TYLKO U NAS! Kuba Badach do końca myślał, że wygra podopieczny Szpaka. "Ma jakąś umiejętność"
W sobotni wieczór odbył się finał 15. edycji "The Voice of Poland". Ostatecznie muzyczne show TVP wygrała Ania Iwanek, czyli podopieczna debiutującego w roli trenera Kuby Badacha. Muzyk w rozmowie z naszą redakcją zdradził, jak pracowało mu się ze zwyciężczynią. Wspomniał też o swoim udziale w kolejnej edycji.
01.12.2024 09:14
Finał tegorocznego sezonu "Voice'a" stał na bardzo wysokim poziomie. Do walki o triumf stanęli Izabela Płóciennik, Anna Iwanek, Kacper Andrzejewski i Mikołaj Przybylski. Ostatecznie zwyciężyła podopieczna Kuby Badacha, który nie krył radości z wygranej. Muzyk podkreślił, że zasłużyła ona na wygraną jak mało kto.
Dalsza część artykułu pod materiałem wideo
Kuba Badach o pracy z Anią Iwanek w "The Voice of Poland". "Absloutnie zasłużone zwycięstwo"
Tuż po zakończeniu wielkiego finału "The Voice of Poland" Kuba Badach udzielił wywiadu naszej dziennikarce, Karolinie Motylewskiej. Artysta podkreślił, że jest niezwykle szczęśliwy z takiego werdyktu. Wspomniał, że jego udział w sukcesie Ani Iwanek był minimalny. Wskazał jej jedynie drogę, którą powinna podążać, a ona wykonała całą resztę.
Jestem szczęśliwy, moja rola sprowadziła się do tego, że Ania mi zaufała. Mogłem podzielić się z nią swoją wiedzą, wskazać jej kilka dróg na skróty — jak bardzo szybko osiągnąć efekt. Ale to wszystko, to jest tylko jej zasługa. Ona odrabiała zadania domowe, przychodziła przygotowana i dźwignęła wszystko od strony fizycznej. (...) Wiedziałem, że mam do czynienia z osobą, która absolutnie mnie przerasta jeśli chodzi o umiejętność dysponowania z czasem. To była chyba bardziej nauka dla mnie niż dla niej — zaznaczył muzyk.
Kuba Badach zdradził również, czy wierzył, że jego podopieczna była w stanie wygrać program. Co ciekawe, zarówno Ania, jak i jej trener myśleli, że zwycięzcą 15. edycji "The Voice of Poland" zostanie Mikołaj Przybylski. Mimo tego to właśnie Iwanek zwyciężyła, a Badach podkreślił, że było to jak najbardziej zasłużone zwycięstwo.

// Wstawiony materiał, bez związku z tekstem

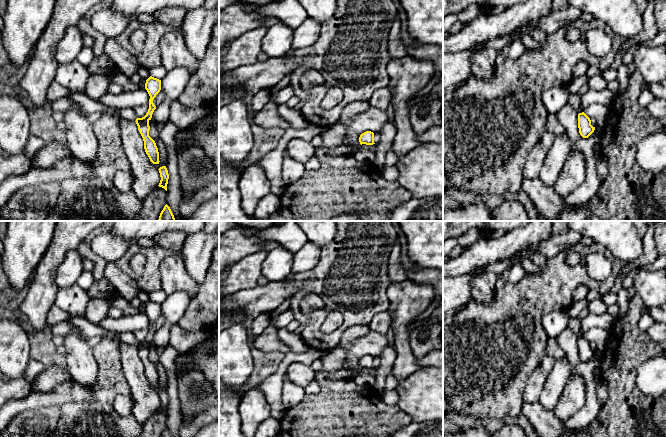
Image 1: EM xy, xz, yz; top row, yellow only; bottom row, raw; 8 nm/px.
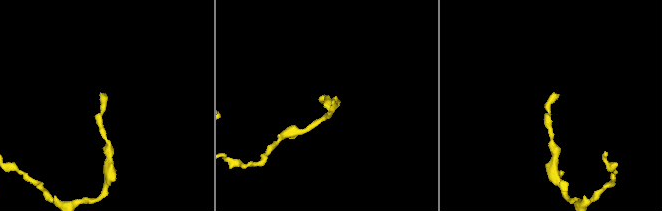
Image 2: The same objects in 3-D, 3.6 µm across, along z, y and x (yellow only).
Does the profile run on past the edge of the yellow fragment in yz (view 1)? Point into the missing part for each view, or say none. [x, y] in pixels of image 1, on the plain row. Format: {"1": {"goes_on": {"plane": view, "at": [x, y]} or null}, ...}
{"1": {"goes_on": null}}

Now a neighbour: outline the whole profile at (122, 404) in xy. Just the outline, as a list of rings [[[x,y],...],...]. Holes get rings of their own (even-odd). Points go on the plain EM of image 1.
[[[117,395],[112,403],[113,410],[121,416],[131,415],[134,400],[131,395]]]

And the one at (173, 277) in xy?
[[[173,254],[166,257],[160,264],[160,288],[167,294],[181,291],[194,298],[199,291],[199,286],[186,272],[182,257]]]

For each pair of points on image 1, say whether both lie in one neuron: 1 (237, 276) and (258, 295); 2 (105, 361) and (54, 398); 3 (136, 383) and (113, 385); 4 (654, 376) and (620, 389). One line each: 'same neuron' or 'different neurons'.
1: different neurons
2: different neurons
3: different neurons
4: different neurons

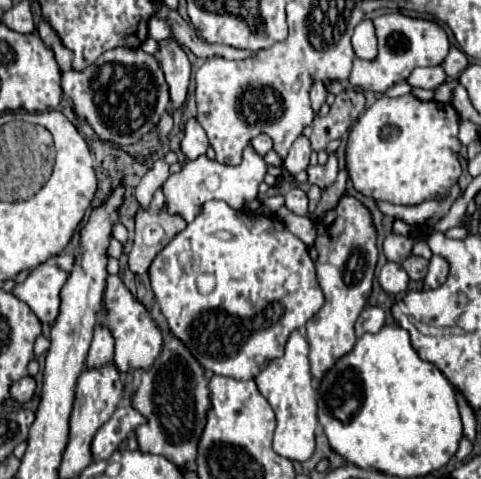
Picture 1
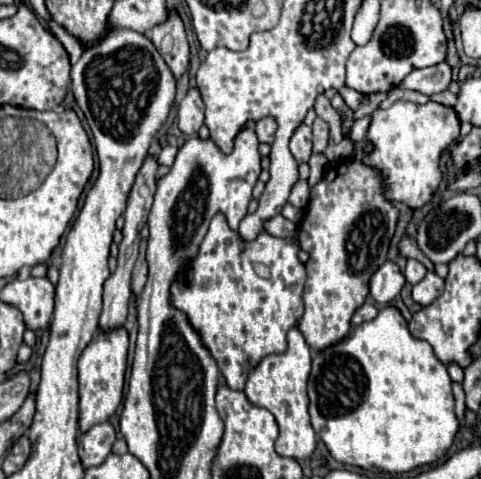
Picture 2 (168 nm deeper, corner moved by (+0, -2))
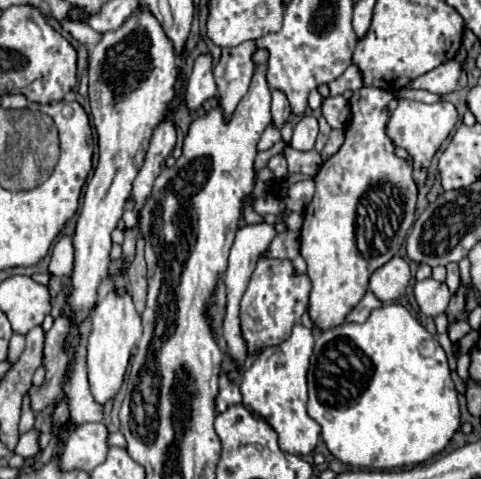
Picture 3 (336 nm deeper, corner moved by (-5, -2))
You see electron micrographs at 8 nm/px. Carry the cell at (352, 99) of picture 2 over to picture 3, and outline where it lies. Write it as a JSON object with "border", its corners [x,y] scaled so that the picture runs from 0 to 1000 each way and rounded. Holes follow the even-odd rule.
{"border":[[[753,180],[748,188],[740,188],[736,196],[732,196],[732,205],[728,205],[728,225],[732,225],[732,251],[728,251],[728,259],[719,263],[719,271],[715,271],[715,301],[707,305],[707,313],[690,326],[690,330],[682,330],[674,342],[669,342],[669,351],[665,351],[665,359],[657,363],[657,401],[653,401],[653,413],[649,413],[649,422],[640,426],[640,434],[632,438],[632,468],[628,468],[628,480],[624,480],[624,501],[628,501],[628,514],[624,514],[624,530],[628,530],[628,539],[636,543],[636,551],[640,551],[640,580],[644,580],[644,589],[649,589],[649,610],[644,610],[644,643],[640,643],[640,651],[644,651],[644,664],[649,664],[649,672],[661,681],[661,685],[669,685],[669,689],[682,689],[682,685],[694,685],[694,681],[703,681],[703,676],[711,676],[715,672],[715,664],[719,664],[719,656],[753,626],[753,618],[761,614],[761,605],[765,605],[765,585],[769,585],[769,576],[773,576],[773,568],[782,564],[782,559],[790,559],[790,555],[798,555],[815,534],[823,534],[823,526],[832,522],[832,514],[836,514],[836,505],[840,505],[840,497],[844,497],[844,484],[852,480],[852,472],[861,468],[861,443],[865,443],[865,409],[869,409],[869,388],[865,388],[865,380],[861,380],[861,367],[857,367],[857,347],[844,338],[844,334],[836,334],[836,330],[827,330],[823,322],[819,322],[819,301],[815,301],[815,292],[807,288],[807,280],[802,280],[802,259],[807,259],[807,213],[815,209],[815,192],[798,192],[794,184],[765,184],[765,180]]]}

Wydawało mi się już przy ostatnich głosowaniach, że to Mikołaj wygra. Miałem wrażenie, że ma on jakąś umiejętność łamania żeńskich serc. (...) Ania też myślała, że to będzie Mikołaj. Dla mnie fenomenalni byli Kacper i Iza, którzy zaśpiewali na poziomie mistrzowskim. Ale Ania ma jeszcze jakąś wartość dodaną. Nie wiem, na czym to polega, ale są ludzie, którzy występują i ta prawda się po prostu przedostaje. Absolutnie zasłużone zwycięstwo — podkreślił Badach.
Zobacz też: Mikołaj Przybylski był o krok od wygranej w "The Voice". Widzowie rozpaczają w najlepsze
Kuba Badach pojawi się w 16. edycji "The Voice of Poland"? "Musimy szybko to ogarnąć"
W 15. edycji Kuba Badach był jedynym debiutantem w trenerskim fotelu "The Voice of Poland". Mimo to szybko zgrał się z resztą artystów, stając się jedną z najbarwniejszych postaci w całym programie. Jego utarczki słowne z Michałem Szpakiem stały się nieodłączonym elementem każdego odcinka. Badach zdradził naszej redakcji, czy pojawi się w kolejnej edycji programu Telewizji Polskiej. Podkreślił, że na ten moment nic nie wie, ale jeśli pojawi się taka propozycja, to bardzo chętnie z niej skorzysta.
Tego nie wiem. Mi się podobało, ale zobaczymy, jak produkcja do tego podejdzie. Będę czekał na propozycję i decyzje, bo już układam kalendarz na końcówkę przyszłego roku, więc musimy to szybko ogarnąć. Jeśli padnie taka propozycja, to ja bardzo chętnie, bo mi się świetnie z tymi ludźmi pracowało — zakończył Kuba Badach.